ADAPTING TREATMENT TO CIRCADIAN RHYTHMS

Beyond the potential pathophysiological role of circadian pathways, emerging evidence indicates that synchronizing drug delivery with endogenous physiological rhythms may be used to optimize treatment efficacy. For example, adjusting the administration of oxaliplatin, a cis-platinum derivative, to the time of day reduces off-target side effects in patients with colorectal cancer.⁷⁴ More recent evidence has revealed significant diurnal variation in the metabolism of a small-molecule receptor tyrosine kinase inhibitor, suggesting that consideration of endogenous clock time may enhance the efficacy of this and perhaps other chemotherapeutic agents.⁷⁵ Rhythmic expression of central mitochondrial enzymes in the liver that are important in the activation or catabolism of lipid-soluble drugs may influence pharmacokinetics at different times of the day. Alternatively, drug targets themselves may peak at different times. An example is the rate-limiting enzyme of cholesterol biosynthesis, 3-hydroxy-3-methylglutaryl coenzyme A (HMG-CoA) reductase, which peaks at night in humans. This observation led to the recommendation that short-acting statins be administered in the evening. Many agents with a half-life shorter than 12 hours are most effective when delivery is adjusted for intrinsic circadian time.

FUTURE CHALLENGES

Discovery of the circadian clock first established a genetic basis for behavior, and our understanding of circadian rhythms has since expanded to provide molecular insights into physiology and disease. Yet the challenge remains to translate these insights regarding the role of circadian clocks in cells and tissues into the practice of clinical medicine. Exploiting knowledge of the molecular clock in a disease-specific context may one day lead to more precise “temporal” diagnostics and aid in multiple levels of management. Investigation into core mechanisms may provide therapies to reset or amplify circadian signals. A mechanistic understanding of the link between the molecular clock and disease can be leveraged to identify the appropriate timing of therapies, as well as new treatment targets (Fig. 3). We anticipate that as these molecular links are revealed, new interventions will be developed and applied across the wide swath of systems affected by the circadian clock. Only time will tell.

Circadian Rhythms.

The term circadian originates from the Latin circa diem, about a day. Animals that are active during daylight are referred to as diurnal, and species that are active at night are classified as nocturnal.
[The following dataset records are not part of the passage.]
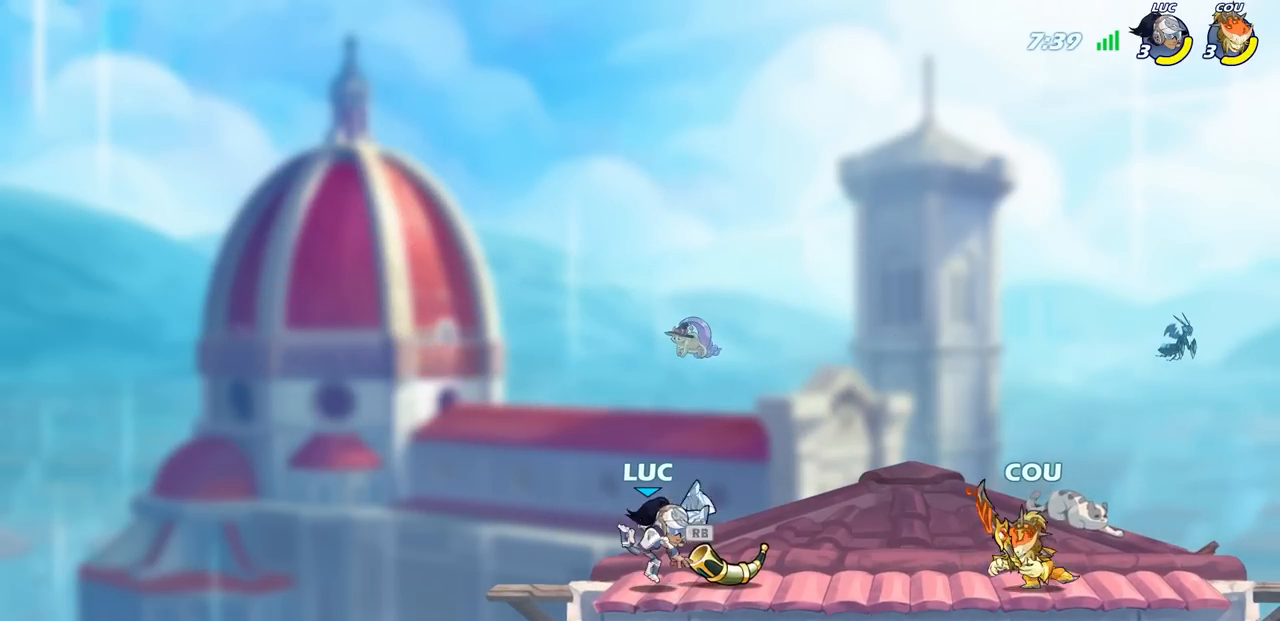
{"buttons": [], "left_stick": "down", "right_stick": "center", "events": [[17, "left_stick", "right"], [133, "left_stick", "center"], [183, "R1", "down"], [250, "CROSS", "down"], [300, "R1", "up"], [400, "CROSS", "up"], [467, "left_stick", "down"]]}
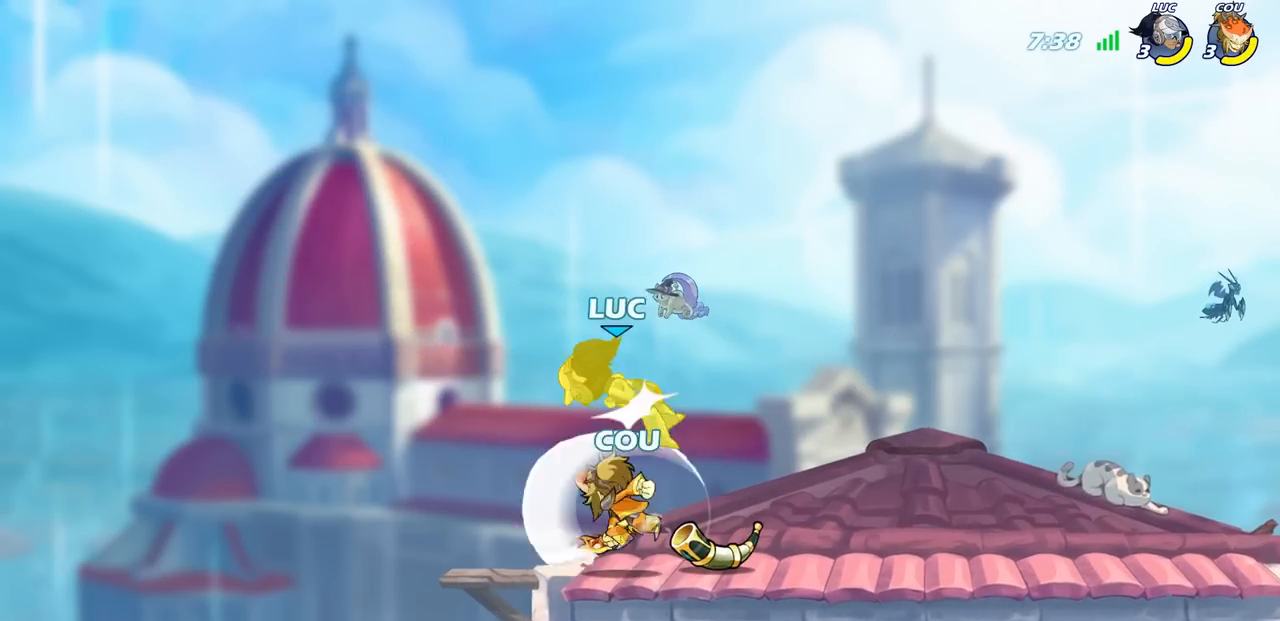
{"buttons": ["SQUARE", "R2"], "left_stick": "right", "right_stick": "center", "events": [[133, "left_stick", "down-left"], [150, "L3", "down"], [233, "L3", "up"], [317, "left_stick", "right"], [417, "R2", "down"], [417, "SQUARE", "down"]]}
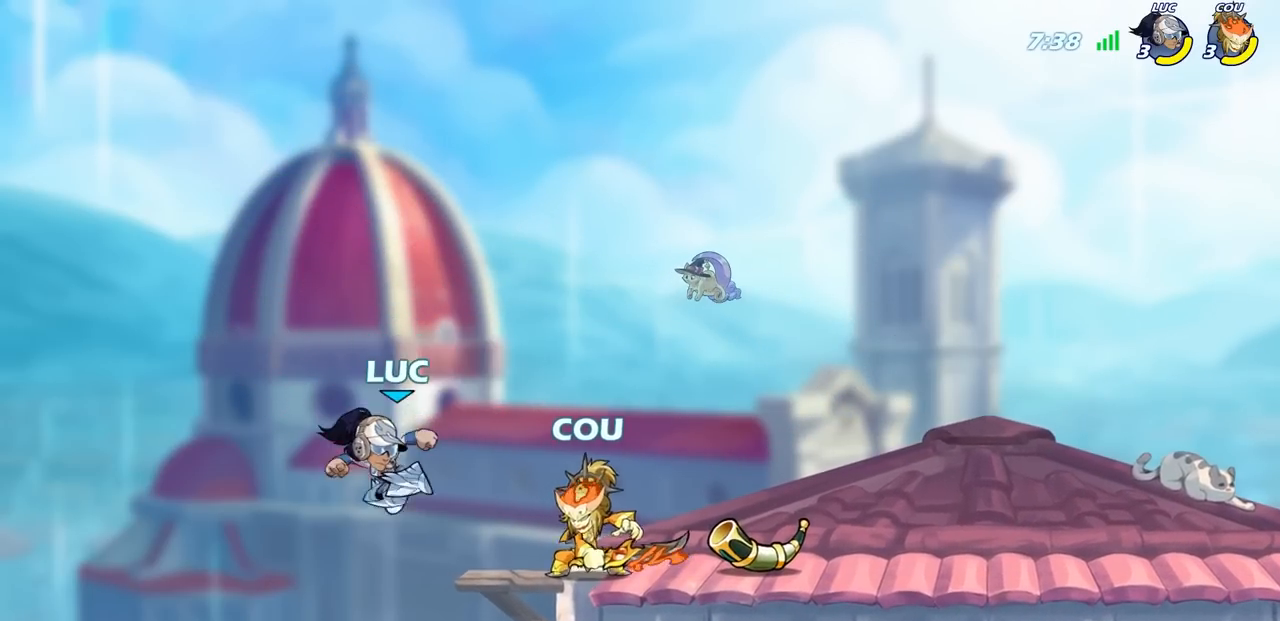
{"buttons": [], "left_stick": "right", "right_stick": "center", "events": [[33, "R2", "up"], [33, "SQUARE", "up"], [33, "left_stick", "center"], [417, "left_stick", "right"]]}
When placed in constant darkness, both nocturnal and diurnal species show 24-hour periodicity in behavior and physiology, a hallmark of the endogenous circadian rhythms. Unlike most biochemical processes, these rhythms do not vary according to temperature. In contrast, many daily rhythms do not have 24-hour periodicity under constant conditions, including metabolic rhythms that shift with changes in the fasting–feeding cycle or temperature.